(Beginning of Input data)
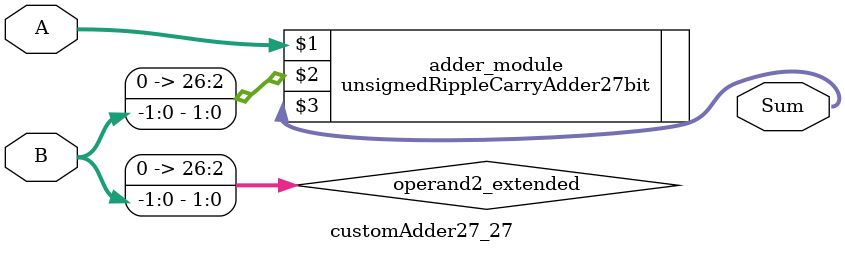
<source format=v>
module customAdder27_27(
                        input [26 : 0] A,
                        input [-1 : 0] B,
                        
                        output [27 : 0] Sum
                );

        wire [26 : 0] operand2_extended;
        
        assign operand2_extended =  {27'b0, B};
        
        unsignedRippleCarryAdder27bit adder_module(
            A,
            operand2_extended,
            Sum
        );
        
        endmodule
        
</source>
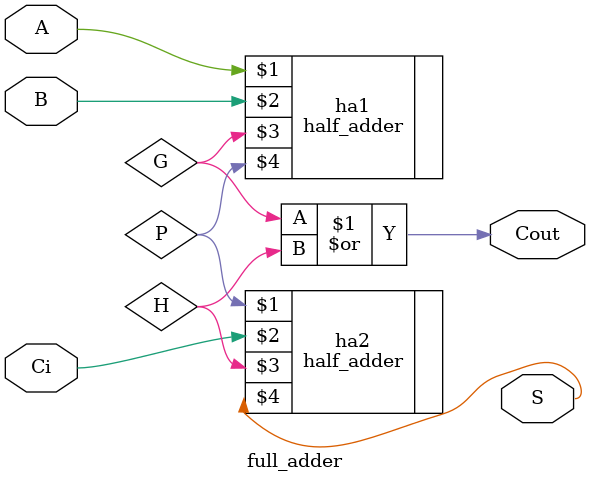
<source format=v>
`timescale 1ns / 100ps

module full_adder(
    input A,
    input B,
    input Ci,
    output Cout,
    output S
    );

  wire P,G,H;
  half_adder  ha1(A,B,G,P);
  half_adder  ha2(P,Ci,H,S);
  or #5 (Cout,G,H);

endmodule












</source>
(End of Input data)
— Work to complete —
Although the records include pictures, the copy should reproduce every line exactly and none of the pictures.

— Output of the task —
<source format=v>
module customAdder27_27(
                        input [26 : 0] A,
                        input [-1 : 0] B,
                        
                        output [27 : 0] Sum
                );

        wire [26 : 0] operand2_extended;
        
        assign operand2_extended =  {27'b0, B};
        
        unsignedRippleCarryAdder27bit adder_module(
            A,
            operand2_extended,
            Sum
        );
        
        endmodule
        
</source>
<source format=v>
`timescale 1ns / 100ps

module full_adder(
    input A,
    input B,
    input Ci,
    output Cout,
    output S
    );

  wire P,G,H;
  half_adder  ha1(A,B,G,P);
  half_adder  ha2(P,Ci,H,S);
  or #5 (Cout,G,H);

endmodule












</source>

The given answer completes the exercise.